Contributions to the book were written in the author’s native language and were translated for the book. In some cases native Portuguese speakers paired with native French speakers, and the translation process has an inevitable impact on the process and the product. Translators and editors made monumental efforts to maintain as much of the text as close to literal translation as possible. However, some meaning has inevitably changed from the original due to the necessity to present the book in a single language. Through the process of editing, the editors have discovered that the cultural mindset going with the language is of ultimate importance, and every attempt was made to maintain this mindset.

The Book

The book is constructed in three parts. In the first part, as editors, we present and defend our conception of health promotion as a value- and knowledge-driven enterprise and of health promotion evaluation as a practice whose underlying values could be aligned with those of its object. In the second part we discuss four nexus of an evaluation practice where this alignment of values and principles with health promotion seems to be more crucial. Finally for the third part, we asked contributors who have developed a practice of evaluators or health promotion evaluators to analyze and reflect on their practice and to draw the lessons on what they do and implement to realize this alignment between their evaluation practice and the values and principles of health promotion.

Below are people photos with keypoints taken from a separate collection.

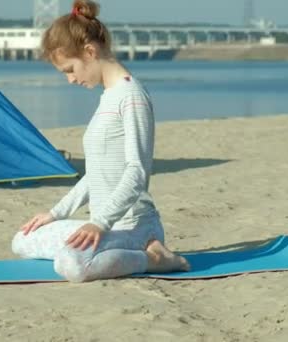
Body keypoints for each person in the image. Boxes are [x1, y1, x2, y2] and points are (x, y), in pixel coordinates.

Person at [11, 0, 190, 282]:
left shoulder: (132, 97)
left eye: (70, 69)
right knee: (23, 238)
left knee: (73, 266)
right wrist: (56, 213)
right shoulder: (108, 96)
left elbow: (137, 173)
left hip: (132, 227)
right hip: (103, 224)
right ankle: (110, 249)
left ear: (90, 52)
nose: (70, 79)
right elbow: (96, 175)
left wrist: (99, 223)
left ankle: (154, 257)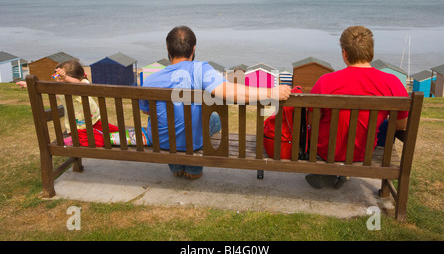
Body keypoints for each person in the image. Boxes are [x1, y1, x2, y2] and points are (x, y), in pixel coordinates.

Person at [139, 25, 291, 180]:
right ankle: (193, 169)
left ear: (168, 49)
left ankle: (176, 166)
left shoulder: (151, 79)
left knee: (163, 120)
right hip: (192, 142)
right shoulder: (201, 69)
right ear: (193, 49)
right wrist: (270, 92)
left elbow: (147, 111)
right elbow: (230, 91)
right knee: (215, 121)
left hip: (161, 141)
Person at [305, 25, 409, 189]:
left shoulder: (325, 81)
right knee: (383, 124)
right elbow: (401, 125)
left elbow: (312, 120)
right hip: (363, 153)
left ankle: (328, 173)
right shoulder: (392, 82)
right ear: (371, 53)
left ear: (344, 53)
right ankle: (342, 173)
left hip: (326, 150)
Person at [18, 60, 119, 147]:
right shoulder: (60, 87)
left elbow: (78, 84)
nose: (57, 80)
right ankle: (72, 140)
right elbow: (45, 86)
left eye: (59, 77)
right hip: (77, 127)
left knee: (117, 131)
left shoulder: (84, 83)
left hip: (93, 121)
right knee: (100, 141)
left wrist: (65, 77)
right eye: (56, 77)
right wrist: (31, 85)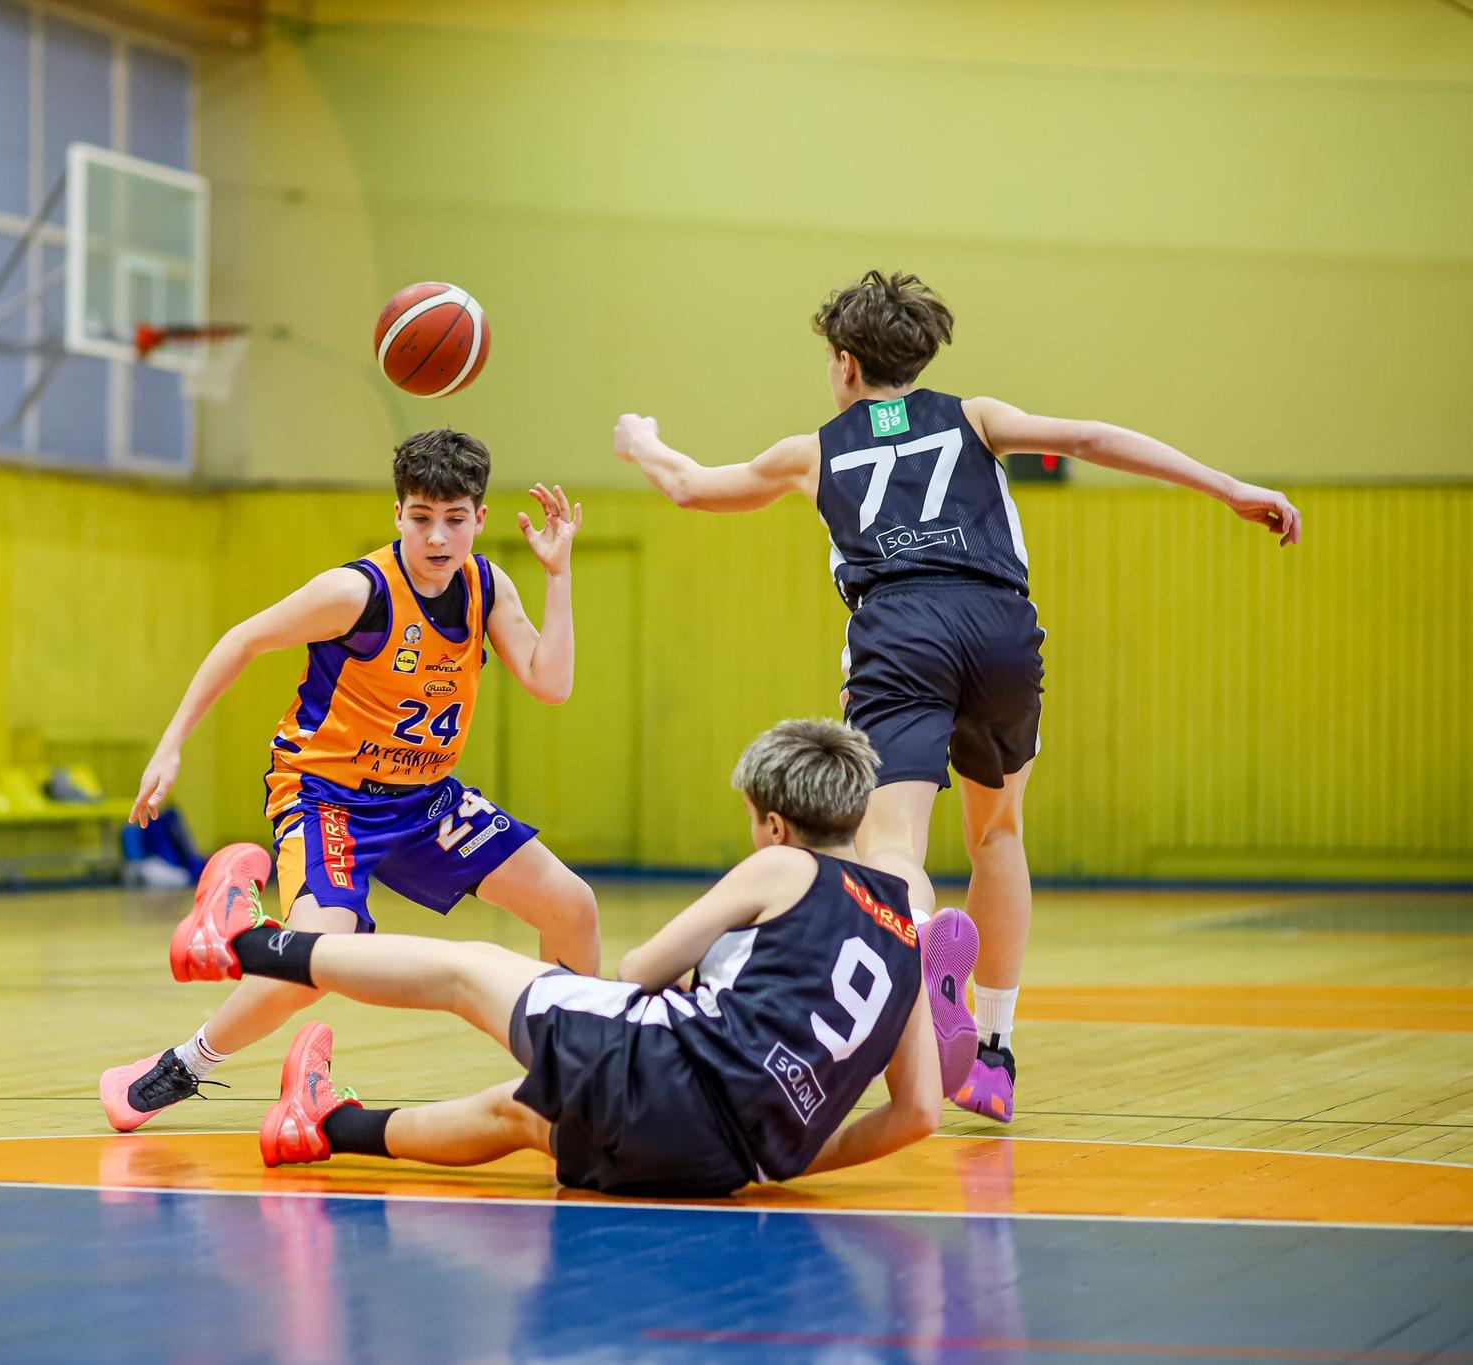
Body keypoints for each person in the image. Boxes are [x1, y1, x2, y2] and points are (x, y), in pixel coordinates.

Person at [612, 270, 1302, 1122]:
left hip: (901, 626)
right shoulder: (974, 417)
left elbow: (690, 485)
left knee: (892, 845)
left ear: (844, 363)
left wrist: (643, 441)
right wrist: (1230, 487)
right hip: (1000, 624)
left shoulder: (813, 451)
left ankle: (921, 951)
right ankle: (995, 1052)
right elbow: (1088, 436)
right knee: (999, 833)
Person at [169, 720, 977, 1196]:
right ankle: (322, 1126)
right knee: (521, 1112)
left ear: (773, 823)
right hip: (721, 1159)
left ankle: (241, 940)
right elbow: (918, 1113)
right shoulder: (907, 935)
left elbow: (638, 970)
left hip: (666, 1069)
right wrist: (781, 1159)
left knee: (467, 972)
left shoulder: (783, 865)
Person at [99, 429, 599, 1132]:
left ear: (479, 519)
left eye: (454, 518)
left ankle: (572, 1082)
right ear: (398, 514)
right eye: (421, 517)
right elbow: (242, 639)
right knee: (320, 955)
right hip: (327, 794)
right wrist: (170, 745)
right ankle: (186, 1062)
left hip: (425, 800)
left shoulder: (487, 586)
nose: (437, 536)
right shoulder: (356, 592)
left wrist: (559, 574)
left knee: (572, 906)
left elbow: (552, 684)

The third section of the book, which provides a series of chapters that reflect on the practice of evaluation, is meant to illustrate the challenges to, and lessons learned from, evaluating according to certain health promotion values. For example, the chapter by Strickland et al. demonstrates the challenges posed by participation, as well as the necessity to acknowledge cultural values in the evaluation process in order to increase empowerment. For some of the values, namely context and equity, only a single chapter is presented exploring these values through the process of evaluation. This may perhaps reflect the difficulty that exploring these values presents in true health promotion practice. Authors in this section were given the charge of describing their evaluations in a manner not often seen, which calls for a reflection on the practice, rather than a presentation of the results. Authors were asked to reflect upon the process of evaluation as a social practice, which is value-laden, and that is intended to reinforce the values of health promotion. We believe that the collection of analyses presented here currently cannot be found elsewhere.

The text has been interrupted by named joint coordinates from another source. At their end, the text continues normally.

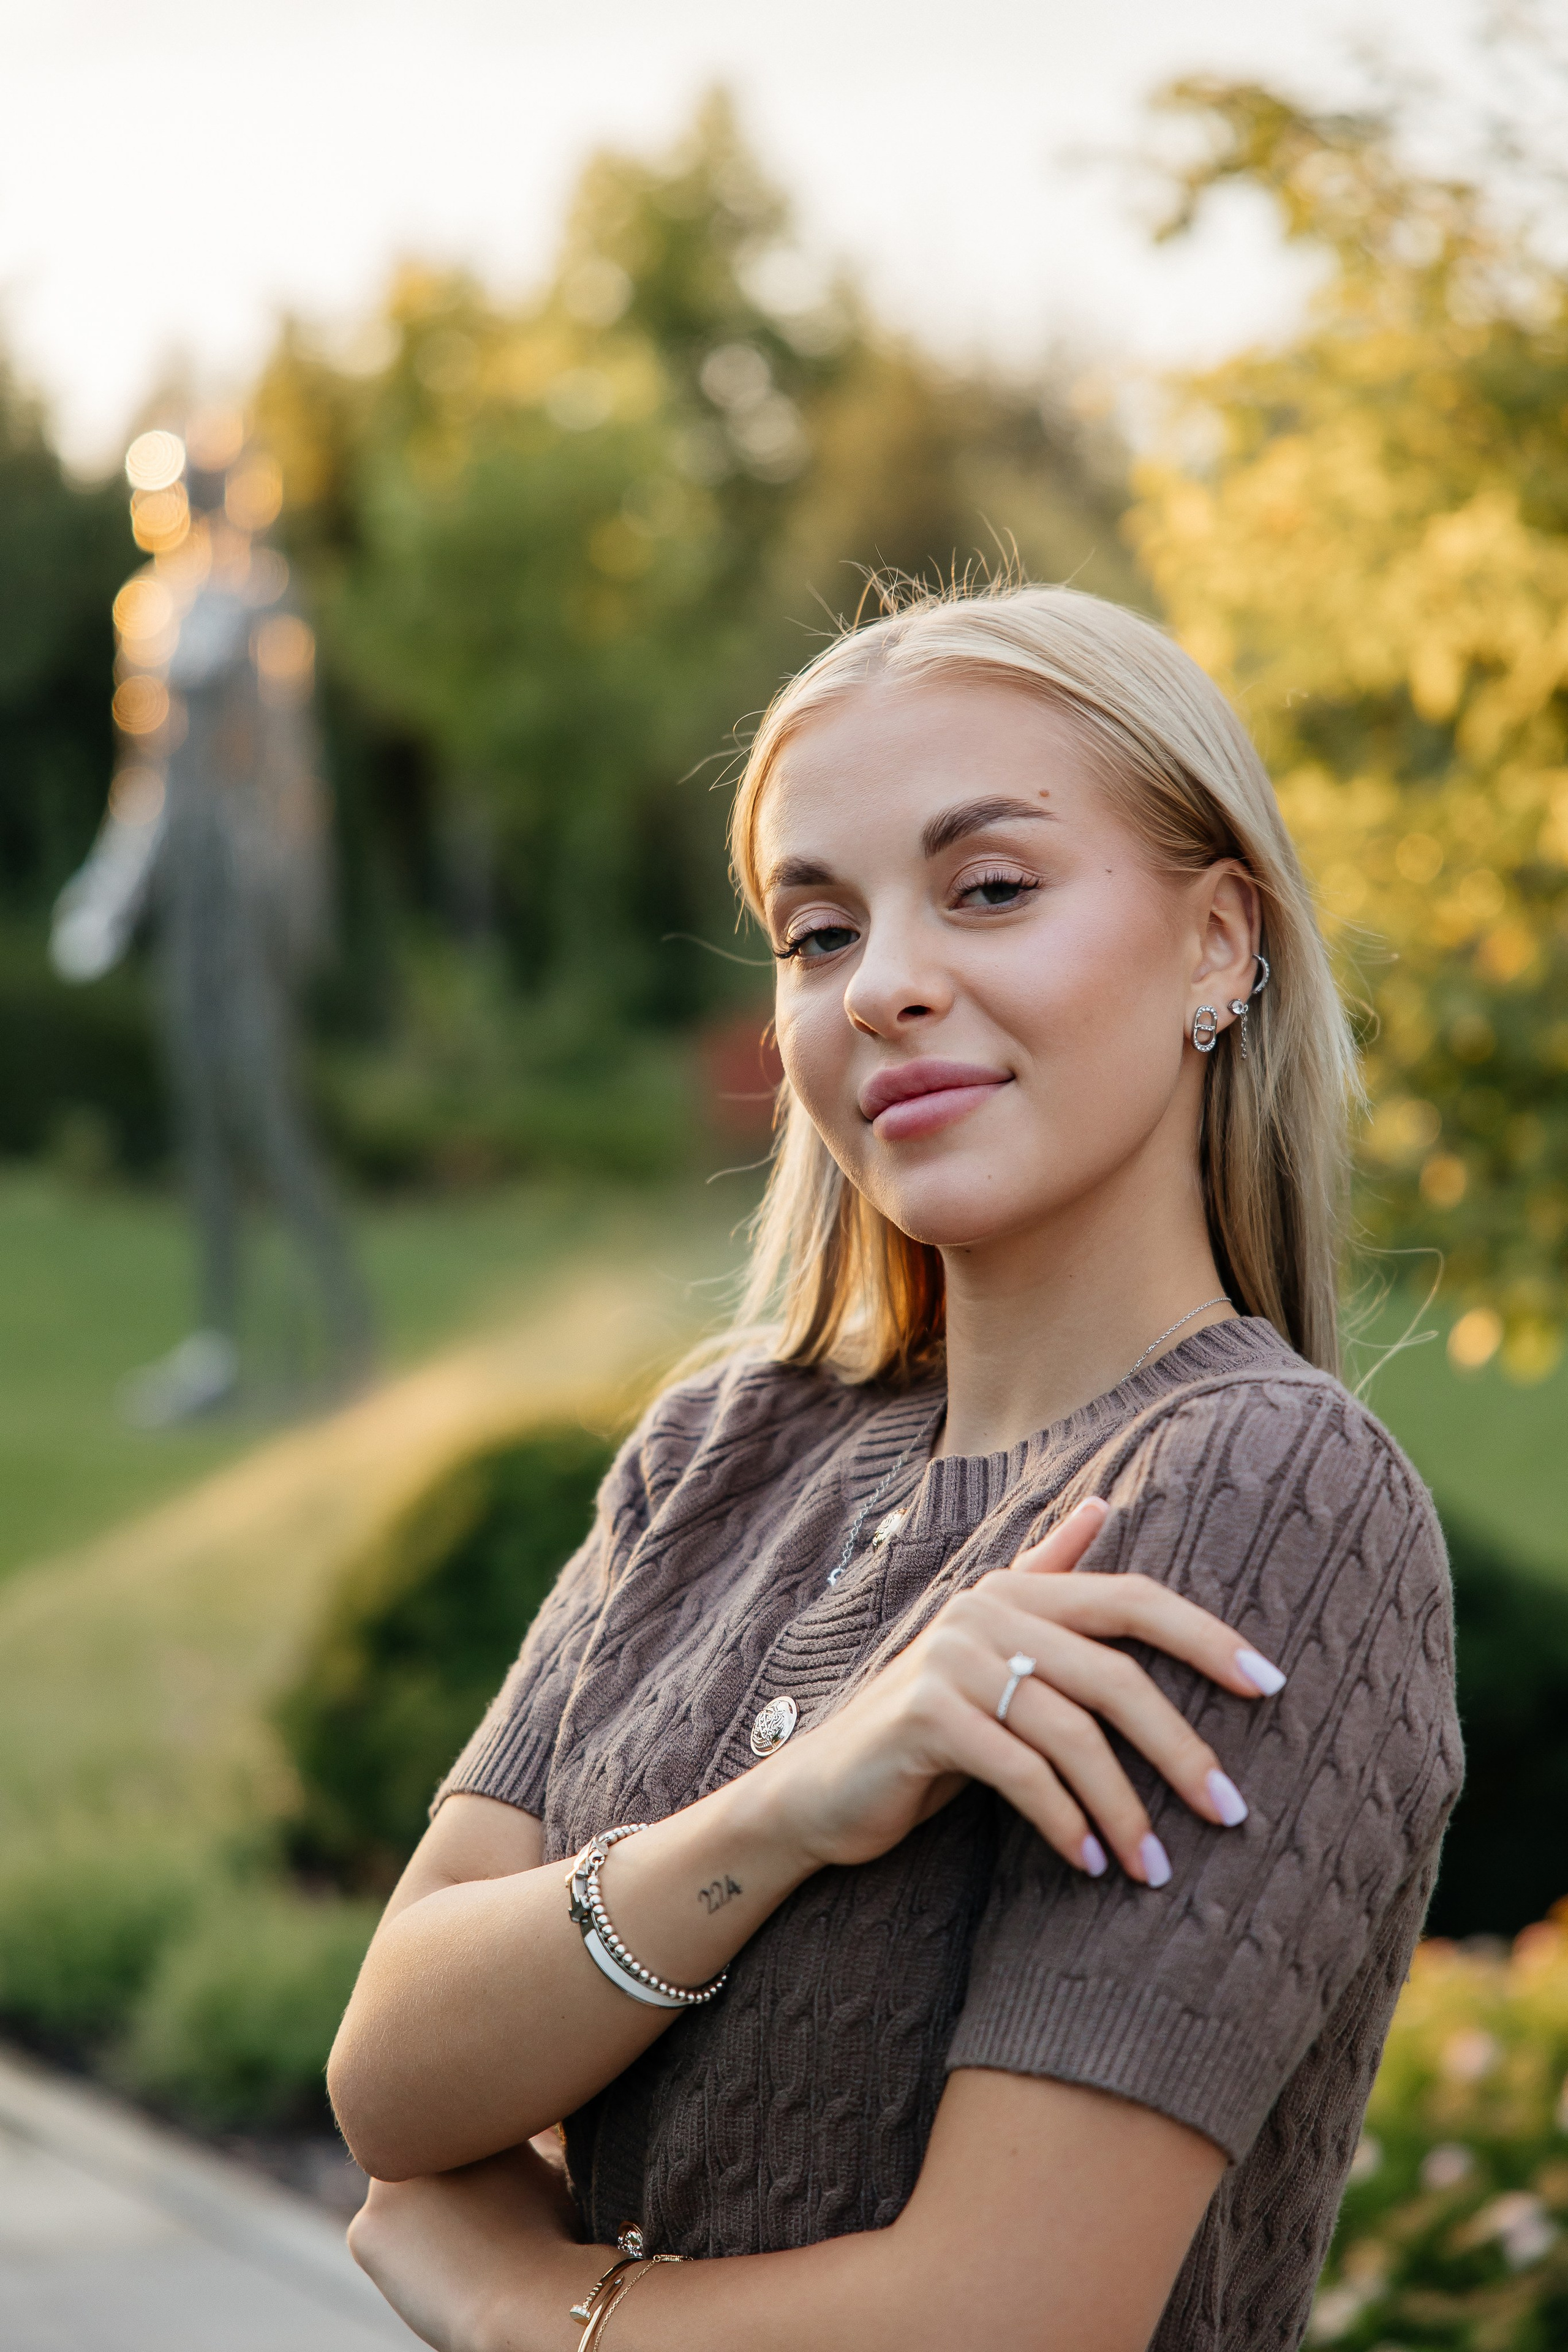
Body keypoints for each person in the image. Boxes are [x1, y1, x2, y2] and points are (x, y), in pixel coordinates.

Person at [331, 583, 1462, 2352]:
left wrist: (528, 2312)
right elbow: (394, 2074)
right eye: (816, 932)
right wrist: (788, 1810)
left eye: (991, 888)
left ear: (1218, 944)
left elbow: (1003, 2317)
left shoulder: (1250, 1490)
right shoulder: (715, 1455)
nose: (887, 986)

We think that a wide variety of audiences will be attracted by this book. First of all, graduate students will be able to develop their own thinking and critical appraisal of health promotion evaluation practices. Health promotion practitioners will find inspiration and arguments in their dealing with evaluators. Public health decision makers and policy people will be interested in examining how this alignment of scientific rigor with practical values and principles is possible and can be operated. Finally, we think that evaluators in all fields of evaluation will be interested in our work, perhaps particularly those interested in the Americas. In the late 1990 s, the New York-based Aspen Institute published two books that dealt with the practical challenges of conducting community-based project evaluations. These books were the product of the reflection conducted by the Roundtable on Comprehensive Community Initiative for Children and Families appointed by the Institute “with the goal of helping resolve the lack of fit that exists between current evaluation methods and the need to learn from and judge the effectiveness of comprehensive community initiatives” (Connell, Kubisch, Schorr, & Weiss, 1995, p. viii). The outcome of the work of this roundtable had a significant impact in the field of evaluation in that it explicitly positioned evaluation as a practice that affects the way social betterment interventions are planned and implemented. The two books from the Aspen Institute (Connell et al., 1995; Fulbright-Anderson, Kubisch, & Connell, 1998) are already more than ten years old. In the continuity of this work, the present book is an excellent example of the enormous potential for health promotion evaluation to lead the way to important innovations in the general field of evaluation.